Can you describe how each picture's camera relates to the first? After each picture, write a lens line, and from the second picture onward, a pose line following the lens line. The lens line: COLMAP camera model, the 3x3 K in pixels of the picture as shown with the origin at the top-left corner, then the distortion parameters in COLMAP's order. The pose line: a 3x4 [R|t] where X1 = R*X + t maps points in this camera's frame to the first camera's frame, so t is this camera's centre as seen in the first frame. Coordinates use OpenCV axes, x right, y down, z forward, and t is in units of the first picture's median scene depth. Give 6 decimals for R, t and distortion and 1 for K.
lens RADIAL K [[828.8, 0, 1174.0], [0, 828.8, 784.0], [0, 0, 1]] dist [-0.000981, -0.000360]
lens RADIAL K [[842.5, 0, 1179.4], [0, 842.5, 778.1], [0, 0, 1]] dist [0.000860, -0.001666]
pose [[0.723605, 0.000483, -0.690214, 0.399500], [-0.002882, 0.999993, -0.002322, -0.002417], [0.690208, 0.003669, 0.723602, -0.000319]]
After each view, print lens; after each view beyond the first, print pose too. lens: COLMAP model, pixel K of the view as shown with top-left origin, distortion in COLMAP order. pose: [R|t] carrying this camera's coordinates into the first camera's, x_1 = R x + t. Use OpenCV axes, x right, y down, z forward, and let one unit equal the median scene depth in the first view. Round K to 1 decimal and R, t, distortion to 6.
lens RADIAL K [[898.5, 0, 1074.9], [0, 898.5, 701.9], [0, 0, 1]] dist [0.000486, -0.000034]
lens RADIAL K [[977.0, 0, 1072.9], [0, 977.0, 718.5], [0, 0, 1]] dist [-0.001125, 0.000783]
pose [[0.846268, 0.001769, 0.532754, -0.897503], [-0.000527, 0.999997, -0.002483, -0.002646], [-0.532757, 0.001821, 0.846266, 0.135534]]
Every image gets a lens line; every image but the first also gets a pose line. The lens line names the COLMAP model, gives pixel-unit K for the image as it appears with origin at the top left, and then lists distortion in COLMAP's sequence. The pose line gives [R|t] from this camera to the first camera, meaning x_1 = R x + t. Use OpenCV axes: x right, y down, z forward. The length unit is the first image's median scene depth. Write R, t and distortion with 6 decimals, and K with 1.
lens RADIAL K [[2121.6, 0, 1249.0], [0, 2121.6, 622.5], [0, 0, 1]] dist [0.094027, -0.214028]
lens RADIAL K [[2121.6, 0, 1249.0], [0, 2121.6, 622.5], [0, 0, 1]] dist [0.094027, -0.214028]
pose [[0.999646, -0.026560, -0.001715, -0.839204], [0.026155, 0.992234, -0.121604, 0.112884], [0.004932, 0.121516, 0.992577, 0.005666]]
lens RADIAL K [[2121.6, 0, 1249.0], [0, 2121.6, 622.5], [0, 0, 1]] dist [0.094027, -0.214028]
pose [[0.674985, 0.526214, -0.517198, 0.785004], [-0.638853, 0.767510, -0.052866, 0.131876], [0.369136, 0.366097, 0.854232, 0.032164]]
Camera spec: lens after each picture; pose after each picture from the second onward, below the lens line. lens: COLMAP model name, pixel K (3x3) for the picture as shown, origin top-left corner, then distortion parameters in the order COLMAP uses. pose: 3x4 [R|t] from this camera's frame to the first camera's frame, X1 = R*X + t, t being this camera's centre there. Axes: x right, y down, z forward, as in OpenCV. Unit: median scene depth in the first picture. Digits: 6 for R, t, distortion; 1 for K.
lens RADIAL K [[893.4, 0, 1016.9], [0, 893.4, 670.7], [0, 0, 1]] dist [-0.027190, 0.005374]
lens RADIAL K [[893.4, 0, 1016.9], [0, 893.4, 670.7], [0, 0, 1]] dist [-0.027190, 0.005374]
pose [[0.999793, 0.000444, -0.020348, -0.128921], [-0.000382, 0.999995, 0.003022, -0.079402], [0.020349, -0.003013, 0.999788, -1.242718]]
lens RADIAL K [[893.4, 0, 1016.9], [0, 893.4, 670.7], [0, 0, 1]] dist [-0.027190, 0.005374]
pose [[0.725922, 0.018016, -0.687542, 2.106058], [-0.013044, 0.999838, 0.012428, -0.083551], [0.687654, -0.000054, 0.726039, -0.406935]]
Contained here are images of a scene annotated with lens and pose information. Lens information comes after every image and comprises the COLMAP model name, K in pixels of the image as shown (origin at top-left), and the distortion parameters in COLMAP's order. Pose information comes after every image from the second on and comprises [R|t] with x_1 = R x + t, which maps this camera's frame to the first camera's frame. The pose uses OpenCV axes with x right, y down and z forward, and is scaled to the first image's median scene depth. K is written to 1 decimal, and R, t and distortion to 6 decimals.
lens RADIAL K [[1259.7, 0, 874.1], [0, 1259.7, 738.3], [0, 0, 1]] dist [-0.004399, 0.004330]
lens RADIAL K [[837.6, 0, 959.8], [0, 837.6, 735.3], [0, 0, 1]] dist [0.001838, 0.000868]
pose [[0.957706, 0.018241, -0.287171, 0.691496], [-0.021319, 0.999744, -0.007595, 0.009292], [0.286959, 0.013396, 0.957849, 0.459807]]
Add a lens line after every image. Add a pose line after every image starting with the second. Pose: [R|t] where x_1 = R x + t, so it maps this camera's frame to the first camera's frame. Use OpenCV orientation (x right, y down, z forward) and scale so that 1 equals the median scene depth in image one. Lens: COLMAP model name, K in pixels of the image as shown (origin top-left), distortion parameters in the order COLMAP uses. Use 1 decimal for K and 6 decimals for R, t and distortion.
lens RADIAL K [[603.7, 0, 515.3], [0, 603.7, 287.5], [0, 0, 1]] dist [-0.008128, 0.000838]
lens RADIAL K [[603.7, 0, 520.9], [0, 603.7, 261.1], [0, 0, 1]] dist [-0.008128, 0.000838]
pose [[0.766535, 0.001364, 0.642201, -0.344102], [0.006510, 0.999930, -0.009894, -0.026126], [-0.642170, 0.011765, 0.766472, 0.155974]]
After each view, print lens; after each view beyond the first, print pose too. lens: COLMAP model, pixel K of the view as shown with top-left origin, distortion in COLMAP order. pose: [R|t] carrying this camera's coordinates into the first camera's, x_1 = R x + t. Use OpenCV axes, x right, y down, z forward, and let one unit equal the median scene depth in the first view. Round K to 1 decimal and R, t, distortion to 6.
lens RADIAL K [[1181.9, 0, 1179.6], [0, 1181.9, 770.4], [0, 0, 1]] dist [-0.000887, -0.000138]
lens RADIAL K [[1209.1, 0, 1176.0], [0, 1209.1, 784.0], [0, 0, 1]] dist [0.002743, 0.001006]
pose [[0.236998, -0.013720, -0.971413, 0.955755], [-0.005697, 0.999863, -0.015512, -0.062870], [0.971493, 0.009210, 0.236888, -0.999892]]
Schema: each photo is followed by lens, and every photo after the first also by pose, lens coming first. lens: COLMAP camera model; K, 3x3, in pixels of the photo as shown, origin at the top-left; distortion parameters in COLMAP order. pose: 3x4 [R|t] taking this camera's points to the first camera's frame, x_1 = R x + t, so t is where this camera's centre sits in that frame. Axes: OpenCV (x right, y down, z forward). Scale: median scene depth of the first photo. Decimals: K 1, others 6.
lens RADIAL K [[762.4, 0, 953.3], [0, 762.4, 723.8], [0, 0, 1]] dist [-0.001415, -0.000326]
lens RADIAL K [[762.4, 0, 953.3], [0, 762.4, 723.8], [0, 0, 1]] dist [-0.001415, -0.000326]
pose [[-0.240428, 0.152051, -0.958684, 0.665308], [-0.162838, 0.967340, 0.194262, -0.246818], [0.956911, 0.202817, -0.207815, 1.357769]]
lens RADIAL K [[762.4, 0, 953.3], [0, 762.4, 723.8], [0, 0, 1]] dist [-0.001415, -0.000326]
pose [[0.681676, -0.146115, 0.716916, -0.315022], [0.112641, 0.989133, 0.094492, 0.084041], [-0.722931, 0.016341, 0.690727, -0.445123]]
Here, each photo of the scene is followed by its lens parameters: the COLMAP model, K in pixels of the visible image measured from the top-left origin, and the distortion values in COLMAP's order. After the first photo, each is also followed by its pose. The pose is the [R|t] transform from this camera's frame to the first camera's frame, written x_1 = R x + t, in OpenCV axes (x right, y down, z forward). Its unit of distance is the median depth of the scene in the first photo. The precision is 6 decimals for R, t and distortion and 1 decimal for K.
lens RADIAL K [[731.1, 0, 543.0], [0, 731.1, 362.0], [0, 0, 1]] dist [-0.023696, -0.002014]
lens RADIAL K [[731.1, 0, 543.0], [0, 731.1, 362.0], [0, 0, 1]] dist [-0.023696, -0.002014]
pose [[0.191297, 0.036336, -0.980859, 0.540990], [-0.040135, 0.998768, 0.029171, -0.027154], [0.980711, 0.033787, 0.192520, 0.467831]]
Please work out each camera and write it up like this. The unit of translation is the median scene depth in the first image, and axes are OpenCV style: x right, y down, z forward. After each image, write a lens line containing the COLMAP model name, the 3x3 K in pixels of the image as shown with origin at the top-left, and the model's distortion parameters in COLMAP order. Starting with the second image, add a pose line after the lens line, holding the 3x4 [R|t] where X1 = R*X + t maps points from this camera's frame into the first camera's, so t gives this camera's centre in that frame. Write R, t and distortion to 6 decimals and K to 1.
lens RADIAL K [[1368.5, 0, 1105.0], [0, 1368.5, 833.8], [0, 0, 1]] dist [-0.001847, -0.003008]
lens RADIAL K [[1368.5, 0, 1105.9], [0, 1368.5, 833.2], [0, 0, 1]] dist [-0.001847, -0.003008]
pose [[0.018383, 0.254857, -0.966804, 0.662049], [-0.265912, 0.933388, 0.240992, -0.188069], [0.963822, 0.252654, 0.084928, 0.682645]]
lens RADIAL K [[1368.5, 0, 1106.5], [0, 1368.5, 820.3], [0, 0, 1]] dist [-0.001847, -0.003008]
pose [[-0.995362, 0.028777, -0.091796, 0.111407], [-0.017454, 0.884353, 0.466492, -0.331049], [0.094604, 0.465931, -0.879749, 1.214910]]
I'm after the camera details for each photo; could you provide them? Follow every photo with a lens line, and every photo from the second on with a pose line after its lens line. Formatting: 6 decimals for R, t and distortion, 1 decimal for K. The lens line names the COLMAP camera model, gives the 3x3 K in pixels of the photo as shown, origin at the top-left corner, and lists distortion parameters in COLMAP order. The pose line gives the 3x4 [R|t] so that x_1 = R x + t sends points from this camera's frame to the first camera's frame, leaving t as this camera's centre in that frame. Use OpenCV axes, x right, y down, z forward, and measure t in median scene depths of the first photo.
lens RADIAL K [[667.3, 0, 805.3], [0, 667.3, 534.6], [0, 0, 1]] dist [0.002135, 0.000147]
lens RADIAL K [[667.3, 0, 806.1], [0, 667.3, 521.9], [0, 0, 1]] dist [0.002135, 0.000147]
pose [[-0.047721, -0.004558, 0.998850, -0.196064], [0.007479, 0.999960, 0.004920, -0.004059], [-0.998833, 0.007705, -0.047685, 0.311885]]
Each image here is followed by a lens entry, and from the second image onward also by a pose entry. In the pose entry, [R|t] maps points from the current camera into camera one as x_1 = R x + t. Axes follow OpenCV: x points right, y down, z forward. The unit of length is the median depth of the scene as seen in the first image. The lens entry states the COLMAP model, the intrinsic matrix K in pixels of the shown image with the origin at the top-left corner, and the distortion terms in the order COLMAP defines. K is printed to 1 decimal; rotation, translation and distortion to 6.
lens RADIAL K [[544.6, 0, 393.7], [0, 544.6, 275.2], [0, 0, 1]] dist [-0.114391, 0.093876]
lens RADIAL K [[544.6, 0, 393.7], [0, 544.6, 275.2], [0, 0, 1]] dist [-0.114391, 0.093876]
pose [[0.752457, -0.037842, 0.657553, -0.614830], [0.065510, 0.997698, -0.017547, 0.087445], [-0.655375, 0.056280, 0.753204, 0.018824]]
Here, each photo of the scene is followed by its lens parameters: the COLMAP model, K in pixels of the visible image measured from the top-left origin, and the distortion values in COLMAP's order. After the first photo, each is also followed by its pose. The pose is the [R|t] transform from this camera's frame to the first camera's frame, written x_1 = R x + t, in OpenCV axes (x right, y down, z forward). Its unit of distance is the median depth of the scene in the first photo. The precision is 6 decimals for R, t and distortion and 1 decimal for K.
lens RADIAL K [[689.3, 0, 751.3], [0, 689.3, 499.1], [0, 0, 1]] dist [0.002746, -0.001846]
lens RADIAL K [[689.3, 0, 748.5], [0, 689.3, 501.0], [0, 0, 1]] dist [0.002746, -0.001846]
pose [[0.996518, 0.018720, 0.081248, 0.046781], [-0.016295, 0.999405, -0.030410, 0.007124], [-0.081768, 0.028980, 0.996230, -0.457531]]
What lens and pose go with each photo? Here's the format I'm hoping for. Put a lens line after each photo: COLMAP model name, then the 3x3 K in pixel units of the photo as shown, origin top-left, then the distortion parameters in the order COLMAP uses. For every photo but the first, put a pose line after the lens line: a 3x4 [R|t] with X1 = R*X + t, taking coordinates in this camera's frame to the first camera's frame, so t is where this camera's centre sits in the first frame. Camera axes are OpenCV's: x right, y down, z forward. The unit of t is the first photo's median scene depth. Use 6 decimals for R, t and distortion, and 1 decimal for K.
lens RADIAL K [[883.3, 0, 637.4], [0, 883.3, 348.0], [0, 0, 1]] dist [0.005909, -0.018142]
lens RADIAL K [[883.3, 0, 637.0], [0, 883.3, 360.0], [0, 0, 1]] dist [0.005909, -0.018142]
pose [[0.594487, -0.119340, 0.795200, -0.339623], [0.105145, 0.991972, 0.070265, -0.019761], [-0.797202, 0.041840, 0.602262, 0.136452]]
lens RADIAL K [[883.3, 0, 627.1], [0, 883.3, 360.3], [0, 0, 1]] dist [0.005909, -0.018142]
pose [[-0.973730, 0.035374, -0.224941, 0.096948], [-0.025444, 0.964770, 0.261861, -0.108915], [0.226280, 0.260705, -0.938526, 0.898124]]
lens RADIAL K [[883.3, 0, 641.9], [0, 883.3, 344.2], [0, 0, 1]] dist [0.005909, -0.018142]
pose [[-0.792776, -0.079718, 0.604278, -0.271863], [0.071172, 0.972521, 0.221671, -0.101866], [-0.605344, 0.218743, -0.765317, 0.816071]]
• • • • • • •
Retype the lines above word for word, starting at the very first line and ending at the line that contains "dist [0.000860, -0.001666]".

Can you describe how each picture's camera relates to the first? After each picture, write a lens line, and from the second picture onward, a pose line following the lens line. The lens line: COLMAP camera model, the 3x3 K in pixels of the picture as shown with the origin at the top-left corner, then the distortion parameters in COLMAP's order. The pose line: a 3x4 [R|t] where X1 = R*X + t maps points in this camera's frame to the first camera's frame, so t is this camera's centre as seen in the first frame. Coordinates use OpenCV axes, x right, y down, z forward, and t is in units of the first picture's median scene depth. Give 6 decimals for R, t and distortion and 1 for K.
lens RADIAL K [[828.8, 0, 1174.0], [0, 828.8, 784.0], [0, 0, 1]] dist [-0.000981, -0.000360]
lens RADIAL K [[842.5, 0, 1179.4], [0, 842.5, 778.1], [0, 0, 1]] dist [0.000860, -0.001666]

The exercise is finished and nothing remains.